Fast eine ganze Stunde lang hatte er jetzt auf ihn eingeschrien, so schien es ihm jedenfalls. Diego spürte, wie er allmählich heiser wurde. Erste vorsichtige Stöße waren zu energischen Tritten in die Rippen geworden, bevor ein Arm erschien und in der unmittelbaren Umgebung des Decks herumtastete. Ein kräftiger Hagel von Schlägen bewirkte, daß der Kopf flüchtig auftauchte, obwohl sich keines der Augen öffnete. Dann war der Kopf schon wieder verschwunden. der Arm wurde zurückgezogen. Und der Rest sah immer noch aus wie ein Sack.

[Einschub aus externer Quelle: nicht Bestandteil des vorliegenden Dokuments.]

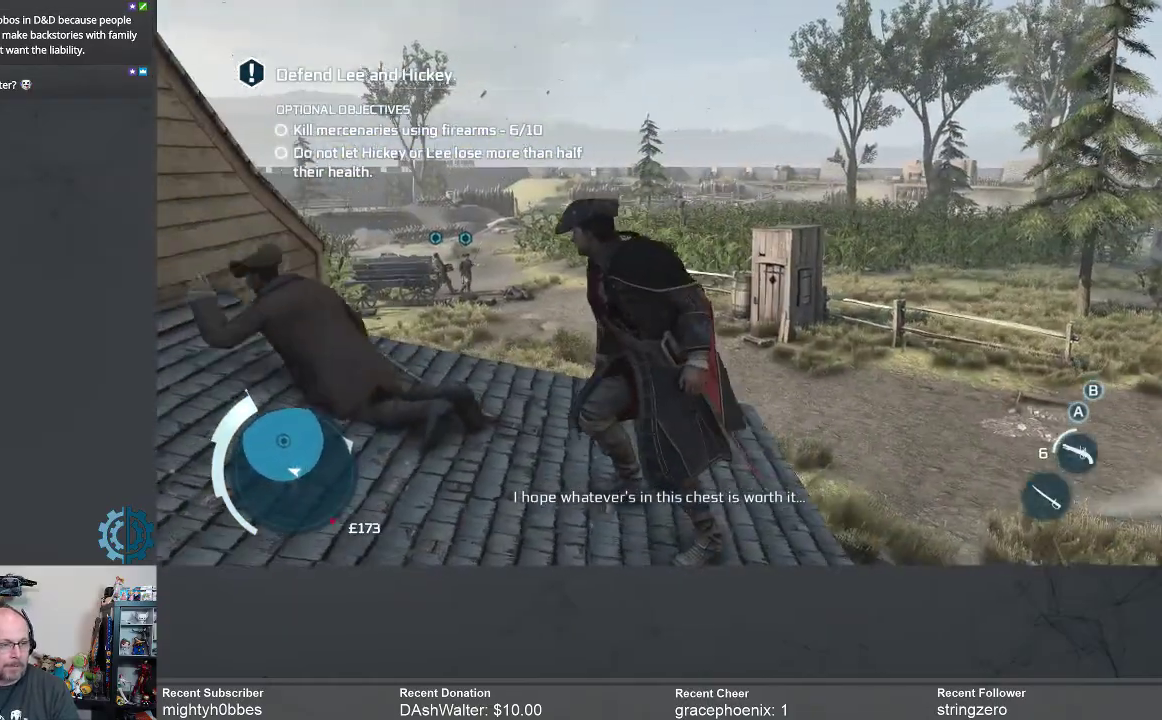
{"buttons": [], "left_stick": "center", "right_stick": "center", "events": [[100, "right_stick", "left"], [400, "right_stick", "center"]]}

Diego verdoppelte seine Bemühungen, worauf sich ein Bein sehen ließ, das sich zögernd seitlich herausschob, als suche der Fuß nach festem Grund, damit er Halt finden und das längere, aber schüchternere Glied folgen konnte. Ein zweiter Fuß folgte seinem Kundschafterzwilling und kam neben ihm zur Ruhe. Der Sack, der Kapitän Alfredo war, hielt inne, um seine Kräfte zu sammeln. Dann kam, tastend, sich nur zögernd dem tyrrhenischen Licht aussetzend - als sei diese wolkig-diffuse Helle ein vulkanischer Ausbruch hautzerfetzenden Feuers -, dann also kam, sich dem Wachzustand mit der Vorsicht eines der Schläfer von Ephesus nähernd, um sogleich hastig über die mit Wasser vollgesogenen, moosigen Planken zu krabbeln - dann kam eine Hand. Die andere Hand folgte und fiel neben ihrer Kameradin mit einem fleischig-dumpfen Plumps auf den Boden. Dicke behaarte Finger tasteten anfangs schwächlich, dann immer dringlicher umher.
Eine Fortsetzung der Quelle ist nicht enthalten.